Document segment:
═══

Plaintiff's testimony was as follows: Plaintiff-landlord sued to recover increases of rent covering each month for a period commencing September 1, 1956 to July 1, 1957 at the rate of $11.44 per month, including the original rent for July 1957 in the sum of $57.20; the latter sum was sent to the landlord by the tenant but the landlord refused to deposit the check therefor and still retains the same. Although this suit is to recover $183.04, the actual amount in dispute is $125.84 -- the difference between the full amount of $183.04 and the retained check amount of $57.20.
Plaintiff-corporation rented the apartment to defendant in or about December 1954 on a monthly basis for the maximum rental sum of $57.20 recurring on the first of each month. On July 31, 1956 plaintiff's agent served defendant with a copy of a notice of termination of tenancy effective September 1, 1956 by sliding it under the defendant's apartment door. On August 27, 1956 the agent similarly served defendant with a letter stating in part that plaintiff's acceptance of amounts less than the new rental amount would not be a waiver. Thereafter, defendant continued to pay her rent by checks to the plaintiff's superintendent at the rate of $57.20 for 11 months until June, 1957. On June 25, 1957 plaintiff mailed to defendant a demand for payment of the total amount due and in July 1957 defendant sent to plaintiff the above-mentioned check which the landlord refused to accept as payment and still retains the check.

═══

Recorded information:
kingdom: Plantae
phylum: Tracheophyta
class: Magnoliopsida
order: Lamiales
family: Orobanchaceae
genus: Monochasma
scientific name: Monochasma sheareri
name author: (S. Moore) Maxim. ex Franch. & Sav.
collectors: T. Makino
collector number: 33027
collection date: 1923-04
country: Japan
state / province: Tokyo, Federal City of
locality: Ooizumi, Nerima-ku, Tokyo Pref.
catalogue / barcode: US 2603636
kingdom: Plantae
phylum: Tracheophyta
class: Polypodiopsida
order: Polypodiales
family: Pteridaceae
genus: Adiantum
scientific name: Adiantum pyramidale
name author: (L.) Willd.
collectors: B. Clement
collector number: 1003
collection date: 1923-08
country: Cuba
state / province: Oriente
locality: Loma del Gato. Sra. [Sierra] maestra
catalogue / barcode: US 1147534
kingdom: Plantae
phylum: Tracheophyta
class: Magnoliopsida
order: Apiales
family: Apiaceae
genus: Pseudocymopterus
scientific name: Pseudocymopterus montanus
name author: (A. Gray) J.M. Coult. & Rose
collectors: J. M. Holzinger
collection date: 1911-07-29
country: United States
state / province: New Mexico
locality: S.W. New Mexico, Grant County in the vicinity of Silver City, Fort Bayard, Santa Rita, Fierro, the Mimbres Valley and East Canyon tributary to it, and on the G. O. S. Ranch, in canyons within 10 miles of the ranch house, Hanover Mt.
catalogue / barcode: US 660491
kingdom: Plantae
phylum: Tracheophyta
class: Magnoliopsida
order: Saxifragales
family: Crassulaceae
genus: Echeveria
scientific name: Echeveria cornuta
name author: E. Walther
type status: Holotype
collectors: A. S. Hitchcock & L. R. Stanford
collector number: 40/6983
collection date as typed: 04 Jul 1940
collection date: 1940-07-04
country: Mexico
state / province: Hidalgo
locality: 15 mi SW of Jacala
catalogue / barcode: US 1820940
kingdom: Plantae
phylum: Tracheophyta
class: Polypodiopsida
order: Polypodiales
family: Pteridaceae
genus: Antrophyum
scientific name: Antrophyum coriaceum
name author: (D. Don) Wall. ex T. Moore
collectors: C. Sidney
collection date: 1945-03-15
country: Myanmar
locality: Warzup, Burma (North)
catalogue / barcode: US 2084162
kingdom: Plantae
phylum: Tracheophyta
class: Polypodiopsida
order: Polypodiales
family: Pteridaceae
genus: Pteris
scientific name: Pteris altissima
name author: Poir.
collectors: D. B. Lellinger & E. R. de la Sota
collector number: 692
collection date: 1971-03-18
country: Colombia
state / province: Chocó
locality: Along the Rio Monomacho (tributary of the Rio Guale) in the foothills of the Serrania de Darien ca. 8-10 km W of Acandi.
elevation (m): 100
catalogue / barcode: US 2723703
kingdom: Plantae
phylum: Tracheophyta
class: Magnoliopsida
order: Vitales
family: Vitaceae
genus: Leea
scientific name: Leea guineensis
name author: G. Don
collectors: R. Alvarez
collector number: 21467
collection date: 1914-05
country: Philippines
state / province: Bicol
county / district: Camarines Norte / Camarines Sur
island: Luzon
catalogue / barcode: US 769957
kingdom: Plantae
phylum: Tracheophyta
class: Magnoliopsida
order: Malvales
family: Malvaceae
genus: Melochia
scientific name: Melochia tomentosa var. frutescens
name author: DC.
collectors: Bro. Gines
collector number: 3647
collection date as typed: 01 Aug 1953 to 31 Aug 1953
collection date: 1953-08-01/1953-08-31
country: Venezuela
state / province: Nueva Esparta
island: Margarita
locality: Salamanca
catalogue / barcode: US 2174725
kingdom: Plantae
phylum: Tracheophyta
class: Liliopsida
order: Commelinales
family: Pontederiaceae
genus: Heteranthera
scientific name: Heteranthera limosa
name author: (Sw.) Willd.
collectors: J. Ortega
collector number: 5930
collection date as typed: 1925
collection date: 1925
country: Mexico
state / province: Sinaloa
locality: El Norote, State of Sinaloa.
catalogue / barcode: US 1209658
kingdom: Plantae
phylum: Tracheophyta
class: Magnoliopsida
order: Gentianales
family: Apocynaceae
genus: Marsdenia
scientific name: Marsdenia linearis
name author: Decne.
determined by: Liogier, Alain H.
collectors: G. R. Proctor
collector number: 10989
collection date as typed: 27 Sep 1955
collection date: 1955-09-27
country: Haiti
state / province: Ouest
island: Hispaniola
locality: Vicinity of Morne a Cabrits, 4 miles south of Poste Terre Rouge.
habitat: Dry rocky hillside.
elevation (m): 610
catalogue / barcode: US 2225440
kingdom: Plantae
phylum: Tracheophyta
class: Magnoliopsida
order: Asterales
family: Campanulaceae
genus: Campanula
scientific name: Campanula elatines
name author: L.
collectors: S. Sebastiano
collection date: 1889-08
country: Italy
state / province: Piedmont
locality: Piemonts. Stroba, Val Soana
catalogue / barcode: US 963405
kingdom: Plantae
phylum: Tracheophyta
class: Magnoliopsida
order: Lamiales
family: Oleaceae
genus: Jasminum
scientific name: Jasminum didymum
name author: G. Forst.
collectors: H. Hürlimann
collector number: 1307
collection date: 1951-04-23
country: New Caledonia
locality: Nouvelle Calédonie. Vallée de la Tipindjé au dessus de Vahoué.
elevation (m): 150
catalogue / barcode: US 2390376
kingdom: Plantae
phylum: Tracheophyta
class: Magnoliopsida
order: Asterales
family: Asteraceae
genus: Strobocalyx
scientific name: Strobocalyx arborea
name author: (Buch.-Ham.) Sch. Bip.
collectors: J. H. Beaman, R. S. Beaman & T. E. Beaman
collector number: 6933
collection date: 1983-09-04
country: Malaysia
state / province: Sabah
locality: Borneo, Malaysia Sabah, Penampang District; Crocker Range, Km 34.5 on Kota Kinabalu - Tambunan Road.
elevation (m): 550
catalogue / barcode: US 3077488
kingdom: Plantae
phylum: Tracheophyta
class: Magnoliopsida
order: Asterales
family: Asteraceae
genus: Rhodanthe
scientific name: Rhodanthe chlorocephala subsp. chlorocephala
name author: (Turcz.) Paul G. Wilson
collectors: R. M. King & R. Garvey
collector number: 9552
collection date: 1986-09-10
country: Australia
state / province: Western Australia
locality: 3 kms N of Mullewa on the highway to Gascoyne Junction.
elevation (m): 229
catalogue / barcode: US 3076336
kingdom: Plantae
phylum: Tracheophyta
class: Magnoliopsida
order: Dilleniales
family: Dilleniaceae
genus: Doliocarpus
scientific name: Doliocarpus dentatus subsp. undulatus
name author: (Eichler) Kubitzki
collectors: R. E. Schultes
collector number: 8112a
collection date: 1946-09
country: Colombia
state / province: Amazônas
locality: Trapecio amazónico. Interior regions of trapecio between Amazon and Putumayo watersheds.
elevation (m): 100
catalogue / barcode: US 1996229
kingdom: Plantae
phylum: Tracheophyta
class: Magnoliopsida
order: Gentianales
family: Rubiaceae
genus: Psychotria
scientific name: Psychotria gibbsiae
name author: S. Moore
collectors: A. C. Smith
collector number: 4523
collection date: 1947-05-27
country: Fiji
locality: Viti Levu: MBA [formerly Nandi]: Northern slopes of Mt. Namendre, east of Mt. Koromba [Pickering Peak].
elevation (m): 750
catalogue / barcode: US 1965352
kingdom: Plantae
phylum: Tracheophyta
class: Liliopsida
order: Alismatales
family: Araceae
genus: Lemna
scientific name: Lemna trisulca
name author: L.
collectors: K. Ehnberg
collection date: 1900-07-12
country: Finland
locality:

═══

Task prompt: Reproduce the passage of the rent dispute testimony between "Plaintiff's testimony was" and "amount of $57.20.", inclusive, word for word.

The output:
Plaintiff's testimony was as follows: Plaintiff-landlord sued to recover increases of rent covering each month for a period commencing September 1, 1956 to July 1, 1957 at the rate of $11.44 per month, including the original rent for July 1957 in the sum of $57.20; the latter sum was sent to the landlord by the tenant but the landlord refused to deposit the check therefor and still retains the same. Although this suit is to recover $183.04, the actual amount in dispute is $125.84 -- the difference between the full amount of $183.04 and the retained check amount of $57.20.